In 2002, he registered 73 tackles (led the defensive linemen), one sack, 3 passes defensed and 3 fumble recoveries (led the team).

On August 12, 2003, he underwent surgery on his right knee. On August 29, he was placed on the injured reserve list. On September 3, he had an emergency knee surgery to remove an infection. He was released on February 27, 2004, after not being able to recover from his previous right knee surgeries.

===Dallas Cowboys===
On August 25, 2004, he was signed by the Dallas Cowboys as a free agent to a one-year contract worth $660,000, to be a run specialist. He started the season opener against the Minnesota Vikings in place of a suspended Leonardo Carson. He would be a backup for the next 5 contests, totaling 10 tackles and one quarterback pressure. He was cut on October 30.

==NFL career statistics==

Legend
|  | Led the league |
| Bold | Career high |

===Regular season===

| Year | Team | Games |  | Tackles |  |  |  | Interceptions |  |  |  | Fumbles |  |  |  |
| GP | GS | Comb | Solo | Ast | Sck | Int | Yds | TD | Lng | FF | FR | Yds | TD |
| 1996 | NWE | 4 | 0 | 4 | 3 | 1 | 1.0 | 0 | 0 | 0 | 0 | 0 | 0 | 0 | 0 |
| 1997 | NWE | 16 | 1 | 21 | 13 | 8 | 1.0 | 0 | 0 | 0 | 0 | 0 | 0 | 0 | 0 |
| 1998 | NWE | 15 | 14 | 80 | 49 | 31 | 6.0 | 0 | 0 | 0 | 0 | 1 | 1 | 2 | 0 |
| 1999 | NWE | 16 | 16 | 56 | 38 | 18 | 3.0 | 0 | 0 | 0 | 0 | 2 | 3 | 53 | 1 |
| 2000 | NWE | 14 | 13 | 78 | 59 | 19 | 2.5 | 0 | 0 | 0 | 0 | 2 | 0 | 0 | 0 |
| 2001 | SEA | 16 | 16 | 57 | 44 | 13 | 1.0 | 0 | 0 | 0 | 0 | 1 | 1 | 0 | 0 |
| 2002 | SEA | 16 | 16 | 73 | 48 | 25 | 1.0 | 0 | 0 | 0 | 0 | 0 | 2 | 1 | 1 |
| 2004 | DAL | 6 | 1 | 14 | 9 | 5 | 0.0 | 0 | 0 | 0 | 0 | 0 | 0 | 0 | 0 |
|  |  | 103 | 77 | 383 | 263 | 120 | 15.5 | 0 | 0 | 0 | 0 | 6 | 7 | 56 | 2 |

===Playoffs===

| Year | Team | Games |  | Tackles |  |  |  | Interceptions |  |  |  | Fumbles |  |  |  |
| GP | GS | Comb | Solo | Ast | Sck | Int | Yds | TD | Lng | FF | FR | Yds | TD |
| 1996 | NWE | 3 | 0 | 2 | 2 | 0 | 0.5 | 0 | 0 | 0 | 0 | 0 | 0 | 0 | 0 |
| 1997 | NWE | 2 | 0 | 2 | 2 | 0 | 0.0 | 0 | 0 | 0 | 0 | 0 | 0 | 0 | 0 |
| 1998 | NWE | 1 | 1 | 2 | 2 | 0 | 0.0 | 0 | 0 | 0 | 0 | 0 | 0 | 0 | 0 |
|  |  | 6 | 1 | 6 | 6 | 0 | 0.5 | 0 | 0 | 0 | 0 | 0 | 0 | 0 | 0 |

==Personal life==
Eaton was arrested in Monroe, Washington on Saturday, July 21, 2007, on domestic violence charges.

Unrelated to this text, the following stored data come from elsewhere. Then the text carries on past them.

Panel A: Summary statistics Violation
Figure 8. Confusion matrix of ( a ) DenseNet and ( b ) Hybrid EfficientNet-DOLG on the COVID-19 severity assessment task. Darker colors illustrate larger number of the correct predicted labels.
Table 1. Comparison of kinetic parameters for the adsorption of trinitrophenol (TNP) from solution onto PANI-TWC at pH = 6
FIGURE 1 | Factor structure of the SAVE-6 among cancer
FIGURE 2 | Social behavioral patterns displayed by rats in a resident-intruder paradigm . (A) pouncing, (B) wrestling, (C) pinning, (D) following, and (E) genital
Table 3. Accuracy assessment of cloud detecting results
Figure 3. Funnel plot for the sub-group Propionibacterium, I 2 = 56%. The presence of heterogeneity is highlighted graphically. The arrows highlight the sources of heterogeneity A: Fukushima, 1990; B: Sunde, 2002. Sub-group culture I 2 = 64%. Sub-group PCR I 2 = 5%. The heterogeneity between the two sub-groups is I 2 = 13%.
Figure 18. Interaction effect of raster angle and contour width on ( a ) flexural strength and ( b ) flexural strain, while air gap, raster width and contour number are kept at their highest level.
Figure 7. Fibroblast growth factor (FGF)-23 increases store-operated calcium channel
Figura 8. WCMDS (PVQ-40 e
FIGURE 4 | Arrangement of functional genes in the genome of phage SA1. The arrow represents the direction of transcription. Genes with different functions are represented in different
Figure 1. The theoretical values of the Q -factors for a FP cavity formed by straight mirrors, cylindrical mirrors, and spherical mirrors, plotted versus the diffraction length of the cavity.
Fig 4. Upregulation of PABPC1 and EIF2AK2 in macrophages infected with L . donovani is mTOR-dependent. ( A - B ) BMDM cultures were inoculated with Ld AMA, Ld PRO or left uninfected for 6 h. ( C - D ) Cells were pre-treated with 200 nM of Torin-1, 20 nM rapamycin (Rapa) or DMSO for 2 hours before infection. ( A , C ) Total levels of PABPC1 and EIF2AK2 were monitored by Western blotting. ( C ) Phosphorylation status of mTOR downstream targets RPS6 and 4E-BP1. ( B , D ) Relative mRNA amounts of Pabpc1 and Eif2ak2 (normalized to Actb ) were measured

In 2011, he was hired as the defensive line coach at Central State University. In a November, 2011, interview with the Dayton Daily News, Eaton claimed that Bill Belichick paid him to start fights with other players during practice.

Eaton is now featured as a regular guest host on Seattle, Washington radio station 99.9 FM KISW's BJ SHEA Morning Experience. In a segment called "Hawk-Talk" where he regularly gives predictions and post game analysis of the Seattle Seahawks performance. His segment is each Monday morning usually in the 9 o'clock hour.